Using agent-based modelling to simulate the emission reduction potential of CCUS technologies in China under alternative policy packages

Abstract Carbon capture, utilisation, and storage (CCUS) technologies are essential for achieving the 1.5 °C target. Predicting the emission reduction potential of CCUS technology is particularly important for countries to pursue carbon neutrality. However, the existing literature assessing the potential lacks consideration of the structural changes in industrial product demand and the trade-offs companies face between CCUS and traditional emission reduction technologies. This study used agent-based modelling (ABM) to simulate the emission reduction potential of CCUS in China's thermal power, steel, cement, and chemical industries from 2022 to 2060 under scenarios of different carbon prices, subsidies, and technology progress rates. The possible biases of the traditional prediction model were corrected incorporating the structural changes in industrial product demand and the marginal abatement cost curves of traditional emission reduction technologies for the four major industries into the ABM model.

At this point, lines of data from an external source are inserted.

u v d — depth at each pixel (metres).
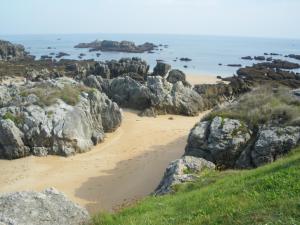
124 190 26.31
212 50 184.00
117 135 38.78
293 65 103.81
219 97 54.62
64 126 33.72
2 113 33.97
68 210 13.70
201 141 27.03
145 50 167.50
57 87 39.38
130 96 49.38
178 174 21.45
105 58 131.25
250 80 70.00
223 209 12.07
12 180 27.97
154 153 33.72
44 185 27.19
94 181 27.88
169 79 63.47
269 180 13.55
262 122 27.22
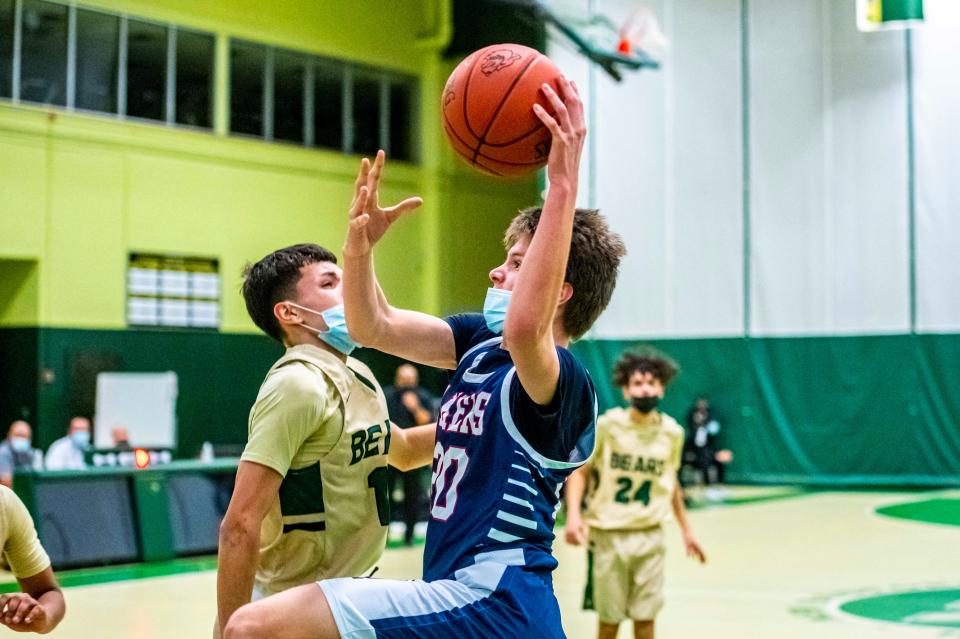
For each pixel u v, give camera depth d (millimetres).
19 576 3465
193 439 17078
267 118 18641
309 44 19047
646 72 22250
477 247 21250
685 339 21906
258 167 18297
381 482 3506
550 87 2861
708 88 21938
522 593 2713
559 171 2658
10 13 15703
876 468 20422
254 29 18312
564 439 2816
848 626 8297
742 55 21750
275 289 3521
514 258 3012
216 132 17844
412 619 2668
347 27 19609
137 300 16781
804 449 20922
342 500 3369
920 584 10211
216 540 12281
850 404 20656
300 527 3334
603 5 21484
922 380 20266
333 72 19547
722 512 16750
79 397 16047
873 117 20875
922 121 20531
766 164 21562
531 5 18766
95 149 16391
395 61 20328
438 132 20734
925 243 20422
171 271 17172
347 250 3014
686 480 18938
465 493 2826
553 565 2820
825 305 21062
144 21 17062
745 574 10914
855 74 20984
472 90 2934
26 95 15859
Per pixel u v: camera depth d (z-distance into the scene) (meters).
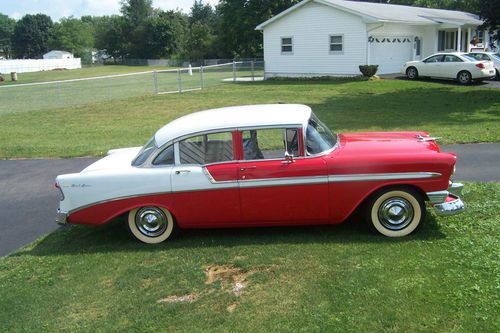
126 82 34.50
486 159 9.59
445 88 22.84
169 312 4.47
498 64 26.36
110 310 4.59
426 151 5.82
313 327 4.07
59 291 5.02
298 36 30.70
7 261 5.88
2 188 9.41
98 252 5.98
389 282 4.70
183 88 27.97
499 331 3.86
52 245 6.34
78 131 15.46
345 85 25.41
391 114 16.09
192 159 5.94
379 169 5.70
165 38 91.00
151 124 16.22
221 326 4.20
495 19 19.78
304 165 5.76
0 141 14.16
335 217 5.88
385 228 5.87
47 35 129.62
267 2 53.09
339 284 4.73
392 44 29.83
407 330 3.94
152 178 5.94
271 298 4.58
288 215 5.89
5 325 4.45
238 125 5.88
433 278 4.73
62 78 49.50
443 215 5.75
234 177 5.84
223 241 6.05
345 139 6.41
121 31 95.31
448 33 33.81
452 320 4.04
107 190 6.01
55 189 9.12
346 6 28.27
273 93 23.55
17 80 48.31
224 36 57.66
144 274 5.27
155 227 6.11
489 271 4.80
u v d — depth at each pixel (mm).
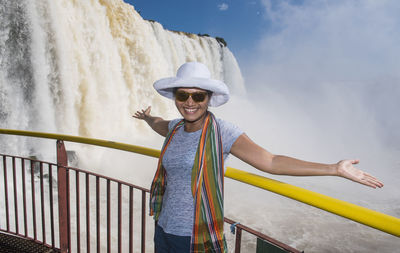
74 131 14688
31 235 6488
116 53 18172
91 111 15781
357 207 890
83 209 8922
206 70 1175
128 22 19328
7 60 12023
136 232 8047
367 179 876
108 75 17156
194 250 1127
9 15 11883
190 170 1157
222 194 1111
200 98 1131
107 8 17844
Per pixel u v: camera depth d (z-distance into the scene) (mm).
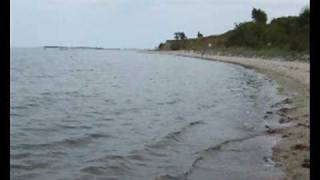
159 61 91062
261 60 68438
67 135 13422
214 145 11516
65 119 16984
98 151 11117
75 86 33906
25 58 101625
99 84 36281
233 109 19875
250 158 9758
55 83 36219
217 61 80312
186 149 11266
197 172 8711
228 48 99750
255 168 8828
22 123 15656
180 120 16750
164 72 53844
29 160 9969
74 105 21750
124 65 74000
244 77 43125
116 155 10594
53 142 12242
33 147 11453
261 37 90188
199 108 20703
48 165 9578
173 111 19688
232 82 37625
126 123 16062
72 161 9984
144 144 12000
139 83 37875
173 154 10703
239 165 9172
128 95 27531
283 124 14227
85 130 14422
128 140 12680
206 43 137875
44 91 29172
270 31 87062
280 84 30047
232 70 55062
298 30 75750
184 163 9727
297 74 36906
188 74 49812
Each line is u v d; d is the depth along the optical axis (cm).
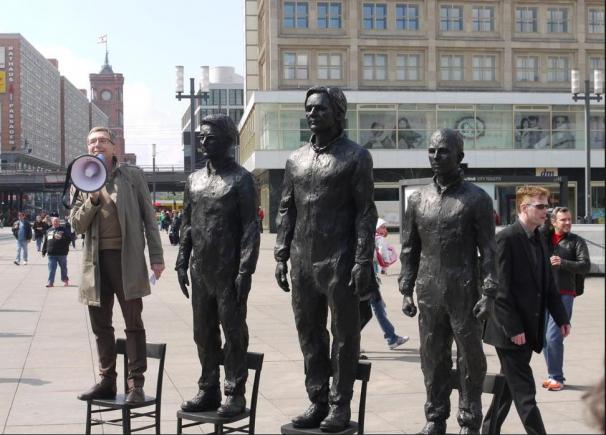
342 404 541
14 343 1077
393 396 765
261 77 6234
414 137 5178
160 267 629
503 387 562
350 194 542
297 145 5125
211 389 590
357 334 546
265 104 5119
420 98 5159
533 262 599
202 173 592
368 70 5369
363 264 530
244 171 581
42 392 775
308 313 559
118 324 1258
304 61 5312
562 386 788
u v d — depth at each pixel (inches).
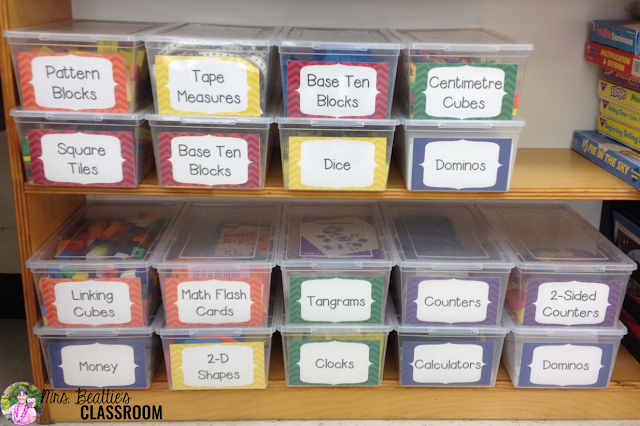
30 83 42.1
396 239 51.6
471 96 42.9
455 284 47.1
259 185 44.6
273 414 50.9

The simulation results indicate that under each of the 10 possible scenarios, China's CCUS technologies will reach 100% penetration in the four mentioned industries by 2060, with the emission reduction potential fluctuating between 2,222 and 1,568 Mt of CO2 (corresponding to 40% and 10% share of thermal power, respectively). The difference comes in the scaled-up threshold time point and the growth trend. Sensitivity analyses show that the carbon price affects changes in the emission reduction potential of CCUS technologies the most, while the impact of subsidies, rates of technological progress and oil prices were not significant. The stepped carbon price policy can effectively regulate and promote the expansion of CCUS emission reduction potential, which is worth considering for policymakers.